The NUC, Intel’s mini PC, is not the first place you’d expect to see an LGA1700-based Intel Alder Lake processor — but it just might happen.
User @9550pro on Twitter leaked an image showcasing what appears to be the next-gen Intel NUC with a massive LGA1700 motherboard and an unknown Alder Lake processor. The question is, can the NUC support the power requirements of such a CPU?
The image, aside from the LGA1700 socket and the yet unnamed 12th-gen Intel processor, shows two DDR4 small outline dual input memory modules (SO-DIMM) typically found in compact computers. The system also appears to support PCIe 4.0 NVMe storage.
Using DDR4 as opposed to DDR5 in the next-gen NUC is not a controversial choice: DDR5 memory is still difficult to come by. However, it’s not impossible for Intel to also produce a DDR5 version of the NUC in the near future, as the technology is already out and the limitations lie in its availability.
Rumors about an upcoming Intel NUC 12 Enthusiast emerged in August. As reported by Tom’s Hardware, the rumored NUC could be sporting an Intel Alder Lake CPU alongside Intel’s own DG2 graphics card. So far, the specifications of the rumored NUC align with what we’re seeing in this model, and all of it bodes well for the new NUC: It could turn out to be quite a powerful gaming mini PC.
The alleged NUC 12 Enthusiast, alongside a discrete graphics card, may offer a selection of Intel Alder Lake CPUs, ranging from the Core i5 all the way to the Core i9. Rumors suggest that the new NUC may be dubbed Serpent Canyon.
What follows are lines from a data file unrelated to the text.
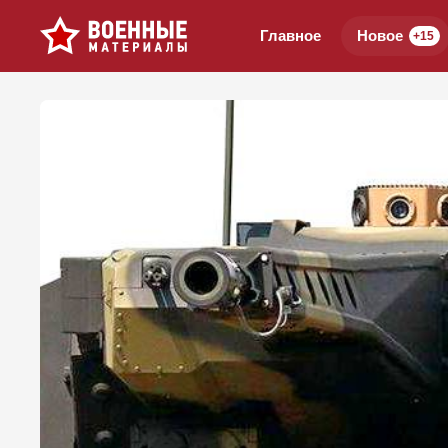
Главное
Новое
+15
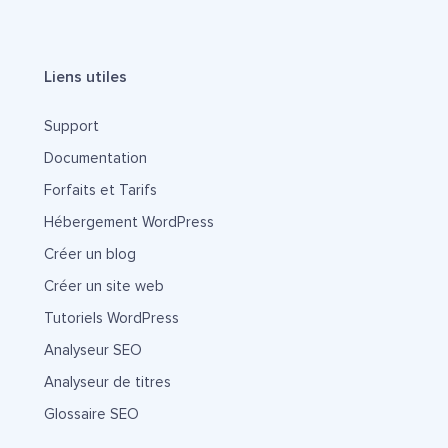
Liens utiles
Support
Documentation
Forfaits et Tarifs
Hébergement WordPress
Créer un blog
Créer un site web
Tutoriels WordPress
Analyseur SEO
Analyseur de titres
Glossaire SEO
If proven true, this could be an interesting development for the NUC, allowing it to hit previously unreachable levels of performance. However, the compact design of this mini PC plays a part in how much power it can spare for the CPU alone. The LGA1700 socket supports some of the best CPUs Intel has to offer, but we shouldn’t expect to see a full-fledged Intel Core i9-12900K inside a NUC.
The compact design of the NUC always comes at a price, and although Intel seems to have created a competitive mini-computer, there is still a fairly low ceiling where power consumption is concerned. With all the other components also requiring a fair bit of power, it’s possible that the new NUC may come with an Intel Alder Lake processor with a maximum of 65 watts of power usage.
Assuming the leaked image is accurate, this would be a huge switch for Intel. Going from a BGA socket to an upgradeable LGA inside a NUC marks a major difference. Using LGA1700 opens the door for potential upgrades in the future, although there is no telling if Intel would allow that or not.